Espressione che rischia di essere continuamente fraintesa,
a causa del contesto secolarizzato e «poco avvezzo al
linguaggio della fede vissuta» in cui viene a volte
imprudentemente lanciata. Espressione che, inoltre, appare
logicamente ambigua, se la vita della persona non è
qualcosa che la persona riceve come un dono ma l’esserci
stesso
della persona: «chi riceve il dono della vita non
pre-esiste alla vita stessa e la vita non è qualcosa che
si aggiunge all’uomo» (p. 106). Affermare l’indisponibilità
della vita, in fondo, significa affermare questa
inseparabilità di colui che vive dalla propria vita.

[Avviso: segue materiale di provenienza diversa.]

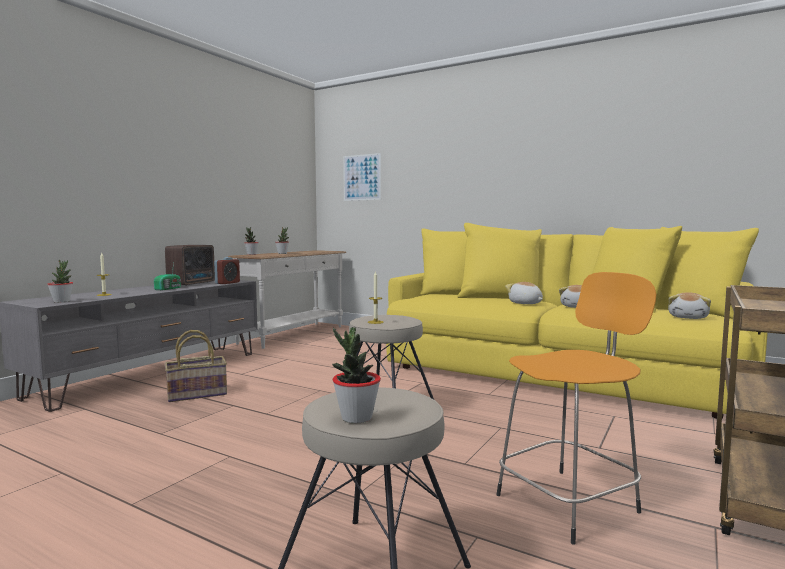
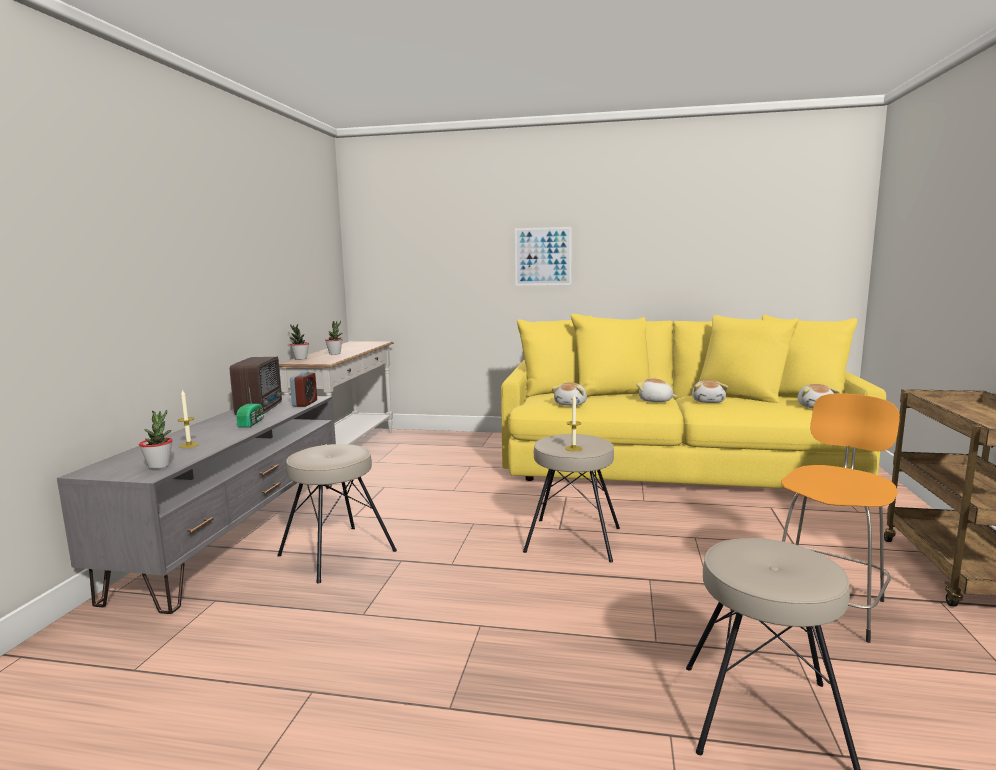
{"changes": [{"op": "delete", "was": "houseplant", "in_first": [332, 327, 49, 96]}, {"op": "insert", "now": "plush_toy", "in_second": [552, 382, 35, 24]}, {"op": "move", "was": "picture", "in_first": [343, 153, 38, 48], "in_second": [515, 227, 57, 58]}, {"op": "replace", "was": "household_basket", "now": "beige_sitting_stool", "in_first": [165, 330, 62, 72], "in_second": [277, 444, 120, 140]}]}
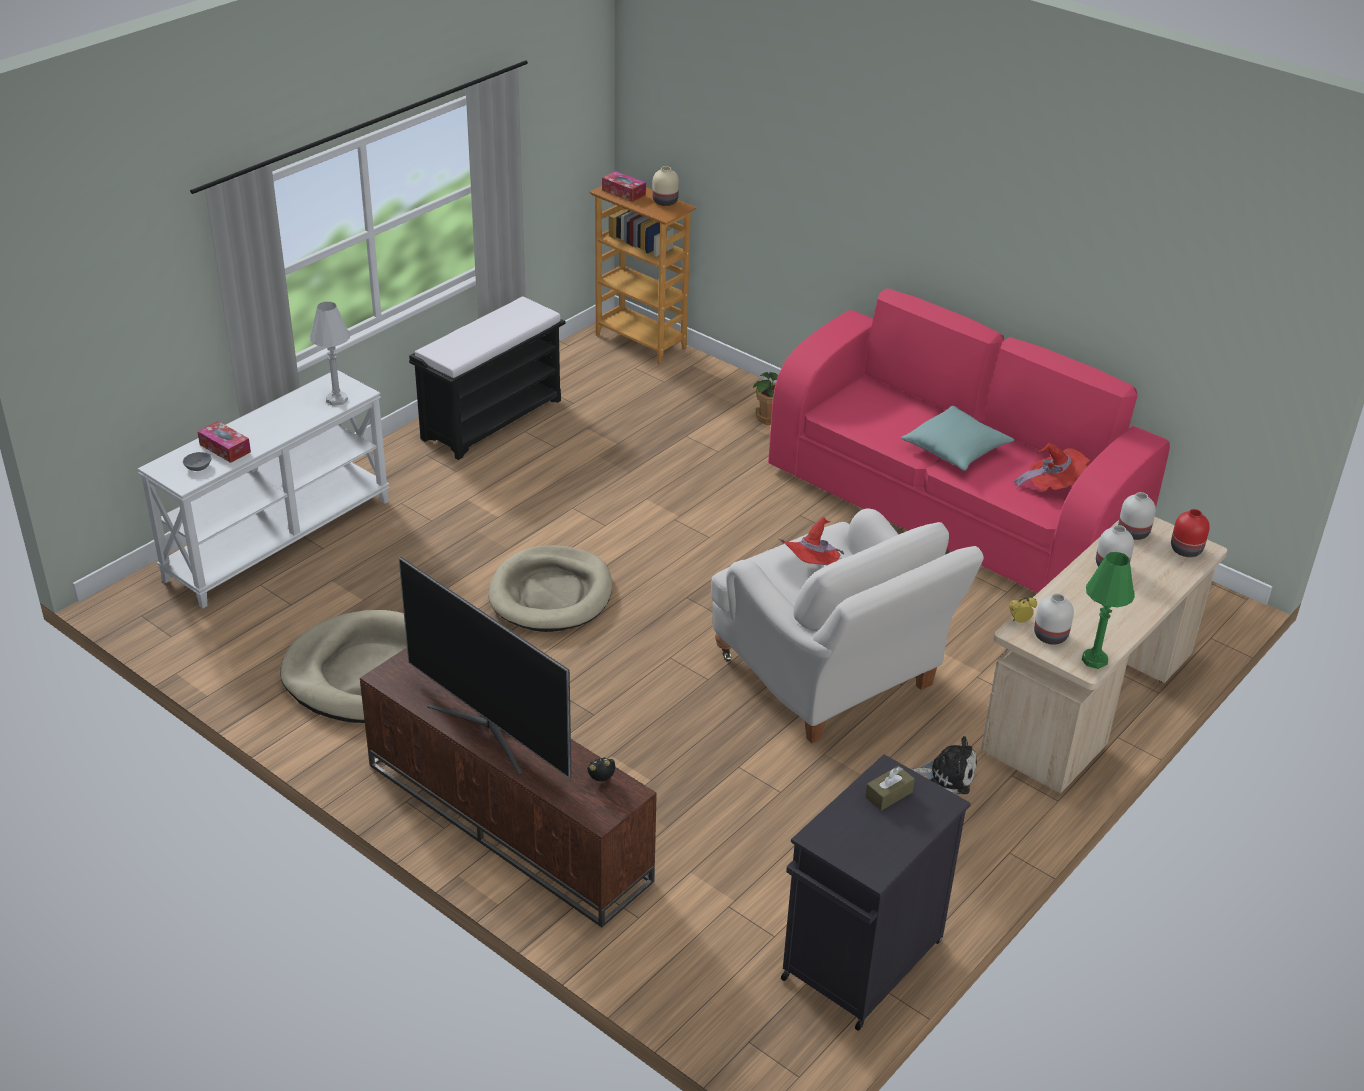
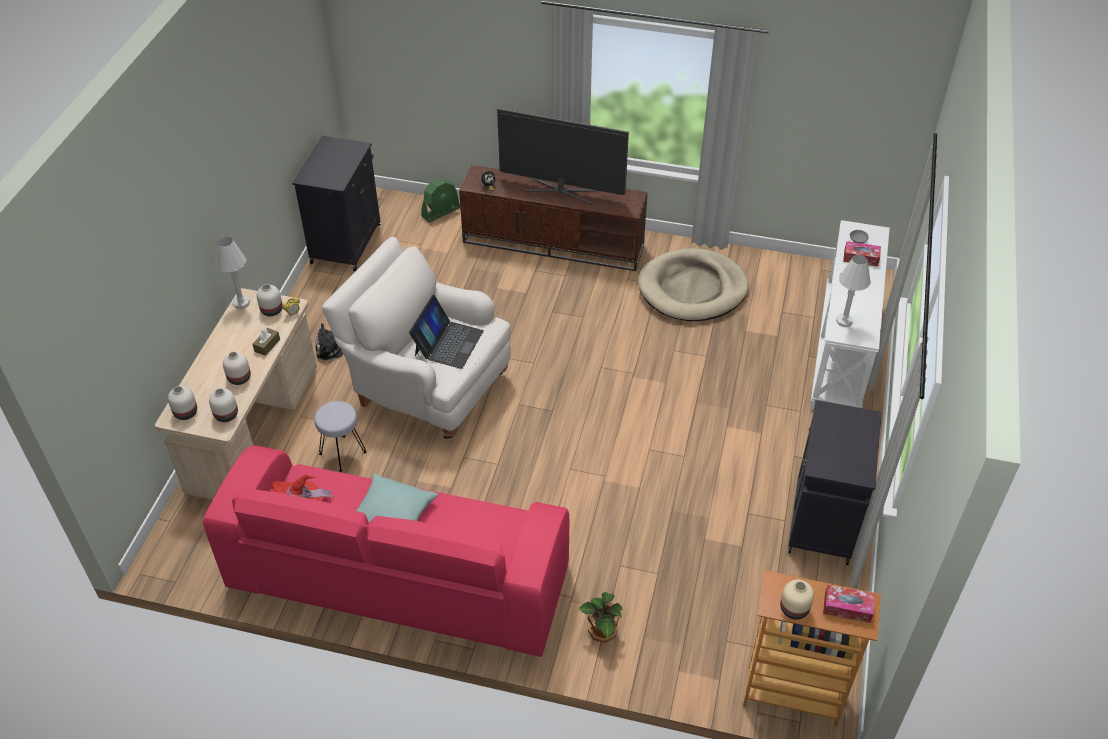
{"changes": [{"op": "delete", "was": "beige_pet_bed", "in_first": [488, 545, 124, 87]}, {"op": "insert", "now": "grey_sitting_stool", "in_second": [314, 401, 53, 71]}, {"op": "insert", "now": "green_fan", "in_second": [421, 179, 39, 43]}, {"op": "move", "was": "brownish_box_of_tissues", "in_first": [865, 766, 50, 45], "in_second": [253, 328, 27, 28]}, {"op": "replace", "was": "blackish_indoor_bench", "now": "blackish_cupboard", "in_first": [409, 297, 156, 163], "in_second": [788, 400, 94, 165]}, {"op": "replace", "was": "red_clothing_hat", "now": "portable_computer", "in_first": [779, 517, 65, 48], "in_second": [409, 295, 75, 74]}, {"op": "recolor", "was": "green_lamp_for_a_table", "now": "white-coloured_lamp_for_a_table", "in_first": [1082, 552, 53, 117], "in_second": [215, 237, 35, 72]}, {"op": "recolor", "was": "red_decorative_vase", "now": "white-coloured_decorative_vase", "in_first": [1171, 509, 39, 48], "in_second": [168, 386, 29, 34]}]}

Giustificare l’eutanasia invocando la disponibilità della
vita significa al contrario dimenticare che «posso
disporre soltanto di ciò che non sono io e [che] posso
farlo soltanto perché l’io che dispone di sé non è tolto»
(p. 107).
Questa
indisponibilità, che potremmo definire trascendentale,
rimanda a una relazione di trascendenza. Gli stessi
difensori dell’eutanasia, nella misura in cui affermano
che c’è qualcosa di più importante che vivere, finiscono
per riconoscere una qualche forma di trascendenza. Nella
fede biblica questa trascendenza è espressione di un Dio
rispetto al quale l’indisponibilità della vita non è altro
che la dignità, preziosa, di colui che vive, che esiste
come creatura solo nella misura in cui è continuamente
amato. Al di là di ogni retorica del dolore, spesso a
torto, qualche volta a ragione, rimproverata alla
prospettiva cristiana, Pessina chiarisce: «Non si è amati
da Dio perché
si è malati, perché
si è sofferenti o esistenzialmente affaticati, ma si è
amati da Dio perché
si è»
(p. 109). Rimanere in vita nonostante tutto, così suona il
messaggio finale di Pessina, significa non soltanto
affidarsi a questo mistero, ma anche tenere aperta
«l’inquieta ricerca sul perché della morte» (p. 116), che
risulterebbe invece soffocata dalla produzione tecnica del
decesso.
Su
quest’ultimo punto forse sarebbe stato utile, in dialogo
con Hans Küng, sviluppare ulteriormente il discorso su un
piano fenomenologico-religioso oltre che
metafisico-teologico. In effetti si potrebbe obiettare,
come fa Küng, che mantenere in vita un uomo che soffre è,
da parte del Creatore, non un dono ma una crudele
imposizione. Così, di fronte alla sofferenza, sorge
tragicamente la domanda sul “perché”, sempre sospesa tra
la supplica e la bestemmia. E bisogna riconoscere che la
fede, contrariamente a quanto spesso si crede, non ha
risposte facili a questa domanda. Gli amici di Giobbe, in
fondo, dimostrano come i limiti di tutti i discorsi su
eutanasia, sofferenza e dignità della morte dipendano dal
fatto che si tratta
di discorsi fatti da gente in buona salute,
che mentre parla non sta soffrendo né si trova in
prossimità della morte. Perciò le parole degli altri,
soprattutto quelle che indicano una possibile via di
uscita alla disperazione del malato, suonano vuote, fredde
e distaccate, quasi beffarde, come se chi non soffre non
fosse capace di prendere sul serio chi soffre. Chi parla
della sofferenza altrui, inoltre, è proprio così sicuro di
poterne parlare allo stesso modo quando sarà lui stesso a
soffrire? Il dolore e la sofferenza, insomma, sembrano
destinati per definizione a essere sottovalutati, almeno
fino a quando non sono provati in prima persona. Ma quando
sono provati in prima persona, purtroppo, non si è più
nella condizione di chi può aiutare ma in quella di chi
deve essere a sua volta aiutato. A meno che non vi sia
qualcuno che, avendo sofferto può
comprendere
il nostro soffrire e che, essendo guarito, può aiutarci a
guarire.
Ed è proprio il Risorto, a cui Pessina infine accenna, che
sembra incarnare pienamente questa figura del “guaritore
ferito”, lasciando intravedere, nell’abisso della prova,
la speranza di un suo definitivo superamento.